Vetch is one that comes to mind as far as a quick working nitrogen fixer that also easily reseeds itself. You may also want to try alfalfa which will hold up pretty good once it's established. Of course clover as you mentioned.
With bush beans I would wait til they produce their crop, then chop the plant to the ground after you harvest.
I like using field peas in clumps. They grow up about 4 feet tall and -if planted densely enough- will support themselves with no trouble at all. They make good animal feed and you can dry the peas for winter storage. Split pea soup and the like.
Comfrey will just about take over after one chop. It comes back so fast that it ends up shading other low growers out. You may want to think about leaving plenty of space between comfrey plants to allow other things to have a chance. My comfrey spreads about 2 feet from root to leaf tip horizontally and grow three feet high in a few weeks. I chop it 4 times a year.
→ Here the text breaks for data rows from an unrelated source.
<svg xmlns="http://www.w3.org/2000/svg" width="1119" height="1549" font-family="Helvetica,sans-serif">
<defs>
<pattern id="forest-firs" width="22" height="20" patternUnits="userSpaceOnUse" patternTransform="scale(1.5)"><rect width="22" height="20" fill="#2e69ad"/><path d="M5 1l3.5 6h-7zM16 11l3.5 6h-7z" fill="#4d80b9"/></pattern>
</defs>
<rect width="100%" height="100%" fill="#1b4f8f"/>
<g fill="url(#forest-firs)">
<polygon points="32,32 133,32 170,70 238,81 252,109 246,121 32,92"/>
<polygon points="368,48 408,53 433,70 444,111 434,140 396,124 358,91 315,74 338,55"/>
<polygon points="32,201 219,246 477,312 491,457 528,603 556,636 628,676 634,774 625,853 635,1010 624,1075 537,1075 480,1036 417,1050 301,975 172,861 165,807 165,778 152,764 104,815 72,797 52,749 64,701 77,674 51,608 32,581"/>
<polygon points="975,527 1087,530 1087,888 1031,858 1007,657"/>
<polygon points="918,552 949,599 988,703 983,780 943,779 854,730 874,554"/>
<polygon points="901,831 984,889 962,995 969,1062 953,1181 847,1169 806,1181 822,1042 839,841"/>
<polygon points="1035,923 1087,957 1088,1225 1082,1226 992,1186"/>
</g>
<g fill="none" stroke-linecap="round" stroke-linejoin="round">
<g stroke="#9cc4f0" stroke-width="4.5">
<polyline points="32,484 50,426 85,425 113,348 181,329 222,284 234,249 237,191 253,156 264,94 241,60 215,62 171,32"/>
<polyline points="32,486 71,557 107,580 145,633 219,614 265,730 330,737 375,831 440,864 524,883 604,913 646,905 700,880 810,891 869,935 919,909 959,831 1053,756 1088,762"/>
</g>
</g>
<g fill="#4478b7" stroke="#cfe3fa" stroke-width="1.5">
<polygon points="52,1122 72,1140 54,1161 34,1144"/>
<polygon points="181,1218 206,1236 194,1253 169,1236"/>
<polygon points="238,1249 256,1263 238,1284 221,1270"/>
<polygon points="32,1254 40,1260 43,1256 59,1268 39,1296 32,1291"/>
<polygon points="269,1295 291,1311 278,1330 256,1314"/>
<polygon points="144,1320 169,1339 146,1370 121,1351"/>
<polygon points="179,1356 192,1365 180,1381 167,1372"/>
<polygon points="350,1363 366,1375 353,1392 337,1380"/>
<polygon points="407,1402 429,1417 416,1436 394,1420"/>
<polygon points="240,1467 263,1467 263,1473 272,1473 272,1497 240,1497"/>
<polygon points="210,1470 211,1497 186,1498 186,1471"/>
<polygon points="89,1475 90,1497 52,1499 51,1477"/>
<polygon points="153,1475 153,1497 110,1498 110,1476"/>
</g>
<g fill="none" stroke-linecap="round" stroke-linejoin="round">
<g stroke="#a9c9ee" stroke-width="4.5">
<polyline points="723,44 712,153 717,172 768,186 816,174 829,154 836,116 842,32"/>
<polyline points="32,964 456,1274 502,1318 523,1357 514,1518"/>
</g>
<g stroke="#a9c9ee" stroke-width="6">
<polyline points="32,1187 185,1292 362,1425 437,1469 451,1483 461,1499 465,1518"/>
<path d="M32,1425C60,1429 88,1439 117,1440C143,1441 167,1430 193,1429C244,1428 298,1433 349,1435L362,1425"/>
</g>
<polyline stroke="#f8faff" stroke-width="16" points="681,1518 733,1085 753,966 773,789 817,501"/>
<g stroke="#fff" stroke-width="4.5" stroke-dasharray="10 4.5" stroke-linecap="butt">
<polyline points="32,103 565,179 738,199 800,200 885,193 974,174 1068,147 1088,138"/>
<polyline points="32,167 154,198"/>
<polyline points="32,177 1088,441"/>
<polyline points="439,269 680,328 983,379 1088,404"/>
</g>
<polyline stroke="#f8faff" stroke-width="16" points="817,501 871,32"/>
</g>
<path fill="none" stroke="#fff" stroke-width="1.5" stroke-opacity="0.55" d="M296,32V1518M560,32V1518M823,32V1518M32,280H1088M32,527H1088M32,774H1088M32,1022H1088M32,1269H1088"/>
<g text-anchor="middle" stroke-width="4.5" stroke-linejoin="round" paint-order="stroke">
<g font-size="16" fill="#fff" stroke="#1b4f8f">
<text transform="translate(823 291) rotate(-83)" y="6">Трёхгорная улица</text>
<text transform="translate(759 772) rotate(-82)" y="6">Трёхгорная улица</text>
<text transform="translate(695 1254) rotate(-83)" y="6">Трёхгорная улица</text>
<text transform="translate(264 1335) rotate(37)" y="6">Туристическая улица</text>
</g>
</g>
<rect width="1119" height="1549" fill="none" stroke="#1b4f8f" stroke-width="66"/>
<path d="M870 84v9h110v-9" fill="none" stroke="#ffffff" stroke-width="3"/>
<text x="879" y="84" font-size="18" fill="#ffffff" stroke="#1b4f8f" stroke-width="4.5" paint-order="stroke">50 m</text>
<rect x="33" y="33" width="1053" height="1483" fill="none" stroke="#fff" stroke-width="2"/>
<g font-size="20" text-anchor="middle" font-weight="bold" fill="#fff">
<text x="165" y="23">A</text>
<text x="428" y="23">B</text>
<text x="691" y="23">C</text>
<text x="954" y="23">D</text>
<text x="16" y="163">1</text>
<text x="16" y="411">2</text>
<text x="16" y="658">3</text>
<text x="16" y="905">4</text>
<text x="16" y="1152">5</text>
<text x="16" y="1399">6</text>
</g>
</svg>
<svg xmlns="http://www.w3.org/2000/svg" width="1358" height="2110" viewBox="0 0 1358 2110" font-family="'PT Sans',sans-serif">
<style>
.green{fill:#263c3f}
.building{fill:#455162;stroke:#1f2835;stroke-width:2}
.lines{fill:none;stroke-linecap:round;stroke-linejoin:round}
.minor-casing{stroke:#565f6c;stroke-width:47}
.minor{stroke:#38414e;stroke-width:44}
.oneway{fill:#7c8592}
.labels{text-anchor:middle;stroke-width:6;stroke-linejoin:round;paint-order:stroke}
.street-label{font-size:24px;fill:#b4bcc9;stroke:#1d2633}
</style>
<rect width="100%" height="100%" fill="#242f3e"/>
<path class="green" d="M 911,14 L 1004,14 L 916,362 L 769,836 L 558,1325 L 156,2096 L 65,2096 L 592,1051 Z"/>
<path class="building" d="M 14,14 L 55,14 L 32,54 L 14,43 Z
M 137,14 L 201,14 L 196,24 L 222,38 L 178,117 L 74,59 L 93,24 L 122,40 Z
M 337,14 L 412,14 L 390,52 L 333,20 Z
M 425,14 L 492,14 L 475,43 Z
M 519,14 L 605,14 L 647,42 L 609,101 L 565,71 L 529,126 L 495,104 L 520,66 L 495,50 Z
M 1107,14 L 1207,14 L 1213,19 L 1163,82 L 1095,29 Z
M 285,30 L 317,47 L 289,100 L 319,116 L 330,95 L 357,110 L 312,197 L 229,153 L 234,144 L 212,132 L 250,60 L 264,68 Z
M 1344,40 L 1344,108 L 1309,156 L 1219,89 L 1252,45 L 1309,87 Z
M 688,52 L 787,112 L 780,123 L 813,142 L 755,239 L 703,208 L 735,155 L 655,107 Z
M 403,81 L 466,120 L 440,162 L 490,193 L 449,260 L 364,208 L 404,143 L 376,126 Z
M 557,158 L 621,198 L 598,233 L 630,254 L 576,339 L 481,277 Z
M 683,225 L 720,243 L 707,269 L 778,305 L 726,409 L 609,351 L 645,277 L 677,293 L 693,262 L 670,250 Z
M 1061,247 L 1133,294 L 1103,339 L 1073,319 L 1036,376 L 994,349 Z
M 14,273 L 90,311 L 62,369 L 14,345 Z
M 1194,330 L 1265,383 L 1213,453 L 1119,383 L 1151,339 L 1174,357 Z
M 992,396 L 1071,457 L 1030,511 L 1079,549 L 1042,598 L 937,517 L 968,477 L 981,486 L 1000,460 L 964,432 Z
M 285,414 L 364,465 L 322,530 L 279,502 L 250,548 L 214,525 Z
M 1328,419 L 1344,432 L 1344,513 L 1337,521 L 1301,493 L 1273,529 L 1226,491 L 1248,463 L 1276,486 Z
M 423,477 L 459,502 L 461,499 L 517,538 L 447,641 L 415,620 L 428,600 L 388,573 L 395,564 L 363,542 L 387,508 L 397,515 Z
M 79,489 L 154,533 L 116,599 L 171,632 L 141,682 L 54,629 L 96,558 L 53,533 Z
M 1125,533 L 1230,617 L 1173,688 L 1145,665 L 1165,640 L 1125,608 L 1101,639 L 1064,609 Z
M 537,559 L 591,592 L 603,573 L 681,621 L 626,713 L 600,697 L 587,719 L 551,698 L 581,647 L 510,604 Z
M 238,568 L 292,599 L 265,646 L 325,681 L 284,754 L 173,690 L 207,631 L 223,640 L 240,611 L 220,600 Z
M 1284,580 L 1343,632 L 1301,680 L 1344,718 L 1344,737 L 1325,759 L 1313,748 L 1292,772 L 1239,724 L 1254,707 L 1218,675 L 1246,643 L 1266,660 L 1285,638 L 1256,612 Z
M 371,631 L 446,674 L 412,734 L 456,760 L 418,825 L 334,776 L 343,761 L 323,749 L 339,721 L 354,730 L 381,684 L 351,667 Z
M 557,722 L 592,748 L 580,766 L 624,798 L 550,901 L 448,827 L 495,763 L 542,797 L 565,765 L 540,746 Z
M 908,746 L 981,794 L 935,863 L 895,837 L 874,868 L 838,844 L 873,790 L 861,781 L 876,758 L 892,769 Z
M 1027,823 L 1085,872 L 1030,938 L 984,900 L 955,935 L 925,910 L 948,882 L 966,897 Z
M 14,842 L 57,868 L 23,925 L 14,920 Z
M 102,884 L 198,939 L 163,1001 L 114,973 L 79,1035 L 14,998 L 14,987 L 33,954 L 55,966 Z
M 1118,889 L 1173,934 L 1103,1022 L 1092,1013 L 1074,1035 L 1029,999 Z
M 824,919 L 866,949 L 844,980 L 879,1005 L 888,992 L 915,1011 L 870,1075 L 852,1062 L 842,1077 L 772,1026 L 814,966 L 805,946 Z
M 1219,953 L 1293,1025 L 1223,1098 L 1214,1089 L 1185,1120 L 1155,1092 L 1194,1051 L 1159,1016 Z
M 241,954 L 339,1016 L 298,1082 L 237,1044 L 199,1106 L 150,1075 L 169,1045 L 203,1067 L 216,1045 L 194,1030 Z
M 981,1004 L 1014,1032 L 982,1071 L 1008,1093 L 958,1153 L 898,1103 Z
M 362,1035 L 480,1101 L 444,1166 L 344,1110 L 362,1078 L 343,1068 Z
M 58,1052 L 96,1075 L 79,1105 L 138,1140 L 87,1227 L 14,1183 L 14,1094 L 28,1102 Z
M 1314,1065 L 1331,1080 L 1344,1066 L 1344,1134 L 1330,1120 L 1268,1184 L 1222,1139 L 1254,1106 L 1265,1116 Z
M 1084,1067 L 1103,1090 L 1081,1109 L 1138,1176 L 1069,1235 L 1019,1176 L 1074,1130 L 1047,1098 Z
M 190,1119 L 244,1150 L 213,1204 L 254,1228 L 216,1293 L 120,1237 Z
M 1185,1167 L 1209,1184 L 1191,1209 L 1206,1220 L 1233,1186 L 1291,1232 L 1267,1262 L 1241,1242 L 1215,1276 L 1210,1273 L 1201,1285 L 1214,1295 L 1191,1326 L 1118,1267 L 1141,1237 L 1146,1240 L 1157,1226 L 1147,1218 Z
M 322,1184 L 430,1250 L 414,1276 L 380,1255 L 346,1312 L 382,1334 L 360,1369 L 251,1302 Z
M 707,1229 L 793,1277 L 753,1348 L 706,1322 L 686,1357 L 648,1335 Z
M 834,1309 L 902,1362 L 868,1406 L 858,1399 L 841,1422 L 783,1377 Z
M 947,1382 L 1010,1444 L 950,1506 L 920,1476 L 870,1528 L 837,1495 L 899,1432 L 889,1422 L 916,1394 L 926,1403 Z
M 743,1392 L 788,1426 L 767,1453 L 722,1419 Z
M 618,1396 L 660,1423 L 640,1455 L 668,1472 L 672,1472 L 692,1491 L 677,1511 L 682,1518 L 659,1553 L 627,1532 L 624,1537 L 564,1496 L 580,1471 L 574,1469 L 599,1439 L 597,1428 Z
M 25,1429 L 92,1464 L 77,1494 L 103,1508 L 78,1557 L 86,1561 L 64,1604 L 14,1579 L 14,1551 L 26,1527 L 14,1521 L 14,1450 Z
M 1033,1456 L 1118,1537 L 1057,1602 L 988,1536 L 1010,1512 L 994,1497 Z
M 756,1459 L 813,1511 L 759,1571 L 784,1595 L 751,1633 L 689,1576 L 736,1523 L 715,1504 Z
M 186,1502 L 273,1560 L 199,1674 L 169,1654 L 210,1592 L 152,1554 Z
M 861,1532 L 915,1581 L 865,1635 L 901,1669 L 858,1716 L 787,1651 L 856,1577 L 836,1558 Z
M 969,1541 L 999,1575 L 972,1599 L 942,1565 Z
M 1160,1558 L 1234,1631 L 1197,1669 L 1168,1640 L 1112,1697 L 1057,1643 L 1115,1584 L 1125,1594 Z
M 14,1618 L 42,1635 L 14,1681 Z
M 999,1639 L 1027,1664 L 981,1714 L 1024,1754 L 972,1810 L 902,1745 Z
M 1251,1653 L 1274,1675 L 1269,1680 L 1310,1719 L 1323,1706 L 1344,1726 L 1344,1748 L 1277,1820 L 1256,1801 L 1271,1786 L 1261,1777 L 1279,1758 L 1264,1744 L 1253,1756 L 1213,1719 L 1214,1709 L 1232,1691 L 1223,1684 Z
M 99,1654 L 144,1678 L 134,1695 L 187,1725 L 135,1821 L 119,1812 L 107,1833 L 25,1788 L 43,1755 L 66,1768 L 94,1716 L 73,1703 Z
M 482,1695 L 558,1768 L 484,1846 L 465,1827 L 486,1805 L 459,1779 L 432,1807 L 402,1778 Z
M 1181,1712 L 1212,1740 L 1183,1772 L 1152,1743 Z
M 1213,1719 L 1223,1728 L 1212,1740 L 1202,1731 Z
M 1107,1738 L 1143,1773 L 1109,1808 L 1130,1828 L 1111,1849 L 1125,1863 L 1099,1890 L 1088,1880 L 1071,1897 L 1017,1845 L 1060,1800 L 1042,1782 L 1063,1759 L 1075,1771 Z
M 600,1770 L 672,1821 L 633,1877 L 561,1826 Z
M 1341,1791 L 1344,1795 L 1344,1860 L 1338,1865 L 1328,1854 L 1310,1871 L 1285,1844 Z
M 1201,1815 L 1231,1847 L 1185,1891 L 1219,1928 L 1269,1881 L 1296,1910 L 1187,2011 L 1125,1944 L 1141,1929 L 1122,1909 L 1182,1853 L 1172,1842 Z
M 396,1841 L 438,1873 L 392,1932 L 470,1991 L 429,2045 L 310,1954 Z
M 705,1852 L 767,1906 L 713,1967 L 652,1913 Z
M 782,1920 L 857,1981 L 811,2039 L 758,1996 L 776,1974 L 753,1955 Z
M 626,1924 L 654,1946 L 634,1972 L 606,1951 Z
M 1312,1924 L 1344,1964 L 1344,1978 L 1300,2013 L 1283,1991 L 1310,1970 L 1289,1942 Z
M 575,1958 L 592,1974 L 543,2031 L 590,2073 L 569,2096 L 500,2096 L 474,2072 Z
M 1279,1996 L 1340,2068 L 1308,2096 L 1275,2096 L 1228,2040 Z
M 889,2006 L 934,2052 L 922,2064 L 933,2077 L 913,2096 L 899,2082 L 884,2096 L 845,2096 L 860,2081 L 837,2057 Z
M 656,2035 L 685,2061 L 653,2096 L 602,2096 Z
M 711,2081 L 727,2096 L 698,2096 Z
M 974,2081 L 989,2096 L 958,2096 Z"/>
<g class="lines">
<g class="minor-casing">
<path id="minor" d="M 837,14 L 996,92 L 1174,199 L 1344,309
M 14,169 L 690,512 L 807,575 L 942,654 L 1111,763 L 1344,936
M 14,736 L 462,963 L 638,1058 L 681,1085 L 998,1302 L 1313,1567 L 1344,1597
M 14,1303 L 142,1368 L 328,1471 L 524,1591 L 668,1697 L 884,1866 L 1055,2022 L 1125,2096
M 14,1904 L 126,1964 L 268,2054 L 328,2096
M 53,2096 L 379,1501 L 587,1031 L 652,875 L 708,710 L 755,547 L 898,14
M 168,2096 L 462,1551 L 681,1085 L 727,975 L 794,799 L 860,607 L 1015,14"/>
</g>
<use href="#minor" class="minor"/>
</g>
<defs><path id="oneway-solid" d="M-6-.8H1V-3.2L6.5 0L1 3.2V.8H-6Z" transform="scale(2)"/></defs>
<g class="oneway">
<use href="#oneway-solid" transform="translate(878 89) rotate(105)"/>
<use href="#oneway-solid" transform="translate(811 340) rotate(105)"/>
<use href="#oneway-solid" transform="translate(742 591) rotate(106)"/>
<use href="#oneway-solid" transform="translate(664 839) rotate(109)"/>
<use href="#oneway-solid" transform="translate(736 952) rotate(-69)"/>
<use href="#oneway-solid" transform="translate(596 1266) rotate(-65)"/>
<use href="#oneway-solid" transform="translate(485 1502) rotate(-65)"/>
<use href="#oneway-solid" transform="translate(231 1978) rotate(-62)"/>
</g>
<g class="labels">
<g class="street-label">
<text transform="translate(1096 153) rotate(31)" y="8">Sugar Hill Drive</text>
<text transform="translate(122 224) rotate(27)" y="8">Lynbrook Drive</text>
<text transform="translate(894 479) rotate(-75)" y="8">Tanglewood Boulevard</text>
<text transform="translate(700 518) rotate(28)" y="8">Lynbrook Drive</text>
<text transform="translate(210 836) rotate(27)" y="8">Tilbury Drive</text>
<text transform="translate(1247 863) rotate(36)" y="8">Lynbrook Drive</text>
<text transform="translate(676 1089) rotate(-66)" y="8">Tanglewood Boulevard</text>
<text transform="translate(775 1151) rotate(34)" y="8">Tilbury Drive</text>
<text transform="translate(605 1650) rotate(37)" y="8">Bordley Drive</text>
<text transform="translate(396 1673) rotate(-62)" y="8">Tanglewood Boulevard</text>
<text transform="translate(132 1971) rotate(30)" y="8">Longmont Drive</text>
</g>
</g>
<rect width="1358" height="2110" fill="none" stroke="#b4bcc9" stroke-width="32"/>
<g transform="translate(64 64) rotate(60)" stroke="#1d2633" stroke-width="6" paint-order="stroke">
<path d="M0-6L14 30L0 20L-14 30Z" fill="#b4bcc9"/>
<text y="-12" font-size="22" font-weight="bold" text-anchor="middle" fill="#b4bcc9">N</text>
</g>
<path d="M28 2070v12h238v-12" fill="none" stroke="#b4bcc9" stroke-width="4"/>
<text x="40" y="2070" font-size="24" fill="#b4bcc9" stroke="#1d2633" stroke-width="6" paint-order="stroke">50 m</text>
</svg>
You could also look into nitrogen fixing shrubs and trees to accompany your other plantings. Siberian pea shrub is nice, hardy, prolific with flowers and seeds which are edible though probably better as animal feed. Wild things like Autumn Olive is pretty nice too. It grows fast, fixes lots of nitrogen and produces a berry which can be used for making jams and juices. It's similar in taste to tomato though each shrub varies in it's flavor. I have many of them on my land and I just cut out the ones that don't taste so great and feed them to the animals. The pigs like the leaves and fruit while chickens will only eat the fruits. Sometimes they come back from a total cut-down, but in most cases it seems like a new seedling will show up somewhere within 30 feet of the old shrub.